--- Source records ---
......

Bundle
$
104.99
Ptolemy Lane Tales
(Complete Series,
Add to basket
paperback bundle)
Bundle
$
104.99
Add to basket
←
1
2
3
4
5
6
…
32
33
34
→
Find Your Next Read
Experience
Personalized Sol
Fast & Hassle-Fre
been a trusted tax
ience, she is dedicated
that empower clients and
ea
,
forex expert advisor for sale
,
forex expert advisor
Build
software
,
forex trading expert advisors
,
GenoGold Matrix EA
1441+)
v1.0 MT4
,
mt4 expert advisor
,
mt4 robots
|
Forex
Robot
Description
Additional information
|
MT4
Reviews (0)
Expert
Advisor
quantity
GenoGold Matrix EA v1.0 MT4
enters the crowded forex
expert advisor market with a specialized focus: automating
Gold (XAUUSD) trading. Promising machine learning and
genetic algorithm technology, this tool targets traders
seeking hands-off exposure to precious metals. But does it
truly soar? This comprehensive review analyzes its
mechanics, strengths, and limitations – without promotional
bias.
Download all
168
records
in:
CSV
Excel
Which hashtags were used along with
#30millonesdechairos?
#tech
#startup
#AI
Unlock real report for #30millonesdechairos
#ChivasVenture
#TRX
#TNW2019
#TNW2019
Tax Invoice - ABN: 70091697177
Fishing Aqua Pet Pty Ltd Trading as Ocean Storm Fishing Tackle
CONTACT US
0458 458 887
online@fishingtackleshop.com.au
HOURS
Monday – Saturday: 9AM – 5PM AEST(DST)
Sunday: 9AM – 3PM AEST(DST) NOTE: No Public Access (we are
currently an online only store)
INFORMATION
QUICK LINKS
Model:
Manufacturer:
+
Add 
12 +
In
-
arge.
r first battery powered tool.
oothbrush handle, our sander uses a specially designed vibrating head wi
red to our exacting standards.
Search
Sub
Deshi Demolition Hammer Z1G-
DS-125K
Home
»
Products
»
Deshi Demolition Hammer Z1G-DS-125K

......

--- Instructions to follow ---
Lines from the top of the entries above to the line that contains "truly soar? This" should be set down exactly, please, with both ends kept and nothing added.

--- Exercise output ---
Bundle
$
104.99
Ptolemy Lane Tales
(Complete Series,
Add to basket
paperback bundle)
Bundle
$
104.99
Add to basket
←
1
2
3
4
5
6
…
32
33
34
→
Find Your Next Read
Experience
Personalized Sol
Fast & Hassle-Fre
been a trusted tax
ience, she is dedicated
that empower clients and
ea
,
forex expert advisor for sale
,
forex expert advisor
Build
software
,
forex trading expert advisors
,
GenoGold Matrix EA
1441+)
v1.0 MT4
,
mt4 expert advisor
,
mt4 robots
|
Forex
Robot
Description
Additional information
|
MT4
Reviews (0)
Expert
Advisor
quantity
GenoGold Matrix EA v1.0 MT4
enters the crowded forex
expert advisor market with a specialized focus: automating
Gold (XAUUSD) trading. Promising machine learning and
genetic algorithm technology, this tool targets traders
seeking hands-off exposure to precious metals. But does it
truly soar? This comprehensive review analyzes its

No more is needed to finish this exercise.